Phytoplankton are now shown to be able to make use of extremely low levels of sunlight.
Researchers have discovered how algae that survive in very low levels of light are able to switch on and off a quantum chemical energy-saving phenomenon during photosynthesis.
It is thought it helps them harvest energy from the sun much more efficiently allowing them to live in regions otherwise believed to be too dark to support plant life.
The discovery is likely to vastly expand the photosynthetic environment in the world’s oceans. Life seems to always finds a way.
The research is published in the journal Proceedings of the National Academy of Sciences.
The work is part of an emerging field called quantum biology, in which evidence is growing that quantum phenomena are commonly operating in nature, not just the laboratory. Another observation is that it may explain how birds can navigate using the earth’s magnetic field.
“Once an algal cell has received sunlight, it needs to get the trapped energy in the light to the reaction centre in the cell as quickly and efficiently as possible. There the energy is converted via photosynthesis into chemical energy for the organism.
“It was assumed the energy gets to the reaction centre in a random fashion, like a drunk staggering home. But quantum coherence character of the cell allows the it to pre-test every possible pathway simultaneously before sending the light via the most efficient route.”
“We studied tiny single-celled algae called cryptophytes that thrive in the bottom of pools of water, or under thick ice, where very little light reaches them,” says senior author, Professor Paul Curmi, of the UNSW School of Physics.
“Most cryptophytes have a light-harvesting system where quantum coherence is present.
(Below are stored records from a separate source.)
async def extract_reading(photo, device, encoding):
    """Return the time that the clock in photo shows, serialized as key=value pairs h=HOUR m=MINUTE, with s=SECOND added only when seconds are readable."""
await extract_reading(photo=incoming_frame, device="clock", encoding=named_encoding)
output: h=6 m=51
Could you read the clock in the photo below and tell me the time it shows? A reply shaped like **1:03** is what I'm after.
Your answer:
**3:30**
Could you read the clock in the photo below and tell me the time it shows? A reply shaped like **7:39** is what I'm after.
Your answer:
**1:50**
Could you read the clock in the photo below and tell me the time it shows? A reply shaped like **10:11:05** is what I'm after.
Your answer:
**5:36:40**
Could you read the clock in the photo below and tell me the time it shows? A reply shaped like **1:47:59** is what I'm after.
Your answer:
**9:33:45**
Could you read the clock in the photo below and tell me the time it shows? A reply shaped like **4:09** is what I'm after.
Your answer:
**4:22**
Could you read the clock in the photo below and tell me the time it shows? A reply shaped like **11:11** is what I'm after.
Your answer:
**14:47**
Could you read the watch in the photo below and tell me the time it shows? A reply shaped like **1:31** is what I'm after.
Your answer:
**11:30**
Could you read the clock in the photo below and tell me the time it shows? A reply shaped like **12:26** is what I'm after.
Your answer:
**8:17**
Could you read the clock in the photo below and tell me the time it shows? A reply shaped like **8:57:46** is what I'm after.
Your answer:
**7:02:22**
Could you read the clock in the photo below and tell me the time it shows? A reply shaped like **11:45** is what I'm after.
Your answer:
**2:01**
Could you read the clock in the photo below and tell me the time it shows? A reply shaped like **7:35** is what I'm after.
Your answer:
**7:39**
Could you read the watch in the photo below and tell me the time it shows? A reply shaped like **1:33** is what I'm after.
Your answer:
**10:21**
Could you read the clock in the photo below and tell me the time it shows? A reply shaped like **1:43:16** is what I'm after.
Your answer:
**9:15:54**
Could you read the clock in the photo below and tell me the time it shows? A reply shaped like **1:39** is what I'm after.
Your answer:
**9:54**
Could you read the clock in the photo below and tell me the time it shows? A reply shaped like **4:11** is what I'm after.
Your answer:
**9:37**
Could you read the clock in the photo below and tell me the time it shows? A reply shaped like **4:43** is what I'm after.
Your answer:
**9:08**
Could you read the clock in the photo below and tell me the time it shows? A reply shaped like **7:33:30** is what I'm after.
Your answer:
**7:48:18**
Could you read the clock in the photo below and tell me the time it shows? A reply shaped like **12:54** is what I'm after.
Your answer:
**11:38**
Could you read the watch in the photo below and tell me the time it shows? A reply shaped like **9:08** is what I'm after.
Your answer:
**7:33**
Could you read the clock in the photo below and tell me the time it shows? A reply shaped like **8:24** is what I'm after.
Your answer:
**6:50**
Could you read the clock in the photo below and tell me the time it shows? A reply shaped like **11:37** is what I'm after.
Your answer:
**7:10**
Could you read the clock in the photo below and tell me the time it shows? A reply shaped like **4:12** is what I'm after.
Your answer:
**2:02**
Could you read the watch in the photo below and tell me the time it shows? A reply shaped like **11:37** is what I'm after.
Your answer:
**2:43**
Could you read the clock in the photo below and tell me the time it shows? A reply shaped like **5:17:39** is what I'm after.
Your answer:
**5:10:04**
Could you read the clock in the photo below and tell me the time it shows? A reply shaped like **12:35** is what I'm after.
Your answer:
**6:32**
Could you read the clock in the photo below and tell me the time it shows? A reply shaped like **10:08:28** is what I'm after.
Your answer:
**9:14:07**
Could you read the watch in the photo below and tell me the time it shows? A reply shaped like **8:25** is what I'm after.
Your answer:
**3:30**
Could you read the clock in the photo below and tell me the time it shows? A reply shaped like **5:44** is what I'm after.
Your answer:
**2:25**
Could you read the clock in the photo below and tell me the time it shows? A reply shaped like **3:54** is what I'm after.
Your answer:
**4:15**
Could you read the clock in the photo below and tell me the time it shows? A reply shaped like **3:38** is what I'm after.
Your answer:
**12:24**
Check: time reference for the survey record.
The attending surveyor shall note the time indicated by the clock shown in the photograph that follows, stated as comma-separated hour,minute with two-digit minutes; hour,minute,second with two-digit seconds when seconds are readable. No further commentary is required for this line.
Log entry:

But we have also found a class of cryptophytes where it is switched off because of a genetic mutation that alters the shape of a light-harvesting protein.
“The assumption is that this increases the efficiency of photosynthesis, allowing algae and bacteria to exist on almost no light,” says Professor Curmi.
In the new study, the team used x-ray crystallography to work out the crystal structure of the light-harvesting complexes from three different species of cryptophytes.
They found that in two species a genetic mutation has led to the insertion of an extra amino acid that changes the structure of the protein complex, disrupting coherence.
“This shows cryptophytes have evolved an elegant but powerful genetic switch to control coherence and change the mechanisms used for light harvesting,” says Professor Curmi.
The next step will be to compare the biology of different cryptophytes, such as whether they inhabit different environmental niches, to work out whether the quantum coherence effect is assisting their survival.
Understanding the mechanism may even help in the design of more efficient solar power cells.
Editors note: The authors obviously have not considered the other key factor that limits plankton photosynthesis, that is iron. Iron when in sufficient availability facilitates a dramatic improvement in plankton photosynthesis, when in short supply plankton switch into a ‘low gear’ or even become dormant. This quantum coherence mechanism effectively allows more efficient photosynthesis using a pathway seperate from the iron abundant path and it seems likely it might be used to sustain plankton during times of low iron ‘dust drought’.
The research was led by UNSW’s Dr Stephen Harrop and Dr Krystyna Wilk, and includes researchers from the University of Toronto, the University of Padua, the University of British Columbia, the University of Cologne and Macquarie University.